Goal of the exercise |
Transcribe the data below verbatim from the line with "3.0 DEFINITIONS – see also figure in Annex G" to the line with "of a pneumatic". Include both of those lines.

*** Opening Information given ***

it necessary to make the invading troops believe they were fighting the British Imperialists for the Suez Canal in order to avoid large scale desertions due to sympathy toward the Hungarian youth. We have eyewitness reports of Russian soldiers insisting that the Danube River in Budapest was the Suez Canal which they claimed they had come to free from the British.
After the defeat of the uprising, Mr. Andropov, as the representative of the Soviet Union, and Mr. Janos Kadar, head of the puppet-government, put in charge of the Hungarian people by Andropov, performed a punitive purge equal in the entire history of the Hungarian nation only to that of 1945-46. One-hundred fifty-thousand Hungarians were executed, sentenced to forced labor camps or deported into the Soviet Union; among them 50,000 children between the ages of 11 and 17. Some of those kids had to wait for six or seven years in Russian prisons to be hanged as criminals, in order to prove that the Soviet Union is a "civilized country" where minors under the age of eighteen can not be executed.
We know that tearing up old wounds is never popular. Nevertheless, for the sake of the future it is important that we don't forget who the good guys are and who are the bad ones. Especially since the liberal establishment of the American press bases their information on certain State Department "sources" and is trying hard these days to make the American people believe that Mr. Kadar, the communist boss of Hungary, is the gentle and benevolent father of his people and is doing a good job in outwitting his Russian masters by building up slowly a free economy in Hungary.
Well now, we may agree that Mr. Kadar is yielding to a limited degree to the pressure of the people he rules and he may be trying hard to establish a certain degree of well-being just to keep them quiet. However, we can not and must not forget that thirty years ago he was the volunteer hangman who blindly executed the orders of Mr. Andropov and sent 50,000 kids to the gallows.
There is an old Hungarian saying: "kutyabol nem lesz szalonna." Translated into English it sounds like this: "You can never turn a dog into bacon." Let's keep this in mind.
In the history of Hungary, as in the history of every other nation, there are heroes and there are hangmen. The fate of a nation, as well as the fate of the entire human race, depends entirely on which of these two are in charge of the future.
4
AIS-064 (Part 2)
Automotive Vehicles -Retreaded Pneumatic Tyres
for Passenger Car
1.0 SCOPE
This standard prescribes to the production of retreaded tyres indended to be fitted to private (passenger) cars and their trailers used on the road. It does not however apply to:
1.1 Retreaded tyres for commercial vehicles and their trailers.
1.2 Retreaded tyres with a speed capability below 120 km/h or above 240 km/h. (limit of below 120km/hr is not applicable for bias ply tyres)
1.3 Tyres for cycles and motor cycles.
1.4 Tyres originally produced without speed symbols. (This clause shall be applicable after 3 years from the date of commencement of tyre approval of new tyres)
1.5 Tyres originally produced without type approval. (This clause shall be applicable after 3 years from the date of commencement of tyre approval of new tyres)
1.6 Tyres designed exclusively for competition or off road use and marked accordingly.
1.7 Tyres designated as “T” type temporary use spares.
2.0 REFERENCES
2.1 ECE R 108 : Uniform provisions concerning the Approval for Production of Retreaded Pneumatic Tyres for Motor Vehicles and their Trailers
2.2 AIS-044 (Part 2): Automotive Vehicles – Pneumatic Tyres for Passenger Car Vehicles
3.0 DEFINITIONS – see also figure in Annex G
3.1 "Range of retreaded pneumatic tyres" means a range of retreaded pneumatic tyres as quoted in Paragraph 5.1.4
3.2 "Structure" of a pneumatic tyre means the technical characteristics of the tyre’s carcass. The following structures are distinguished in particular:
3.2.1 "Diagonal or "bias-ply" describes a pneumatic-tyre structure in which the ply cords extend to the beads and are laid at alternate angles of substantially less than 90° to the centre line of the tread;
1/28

*** Closing Information given ***

Response below |
3.0 DEFINITIONS – see also figure in Annex G
3.1 "Range of retreaded pneumatic tyres" means a range of retreaded pneumatic tyres as quoted in Paragraph 5.1.4
3.2 "Structure" of a pneumatic tyre means the technical characteristics of the tyre’s carcass. The following structures are distinguished in particular:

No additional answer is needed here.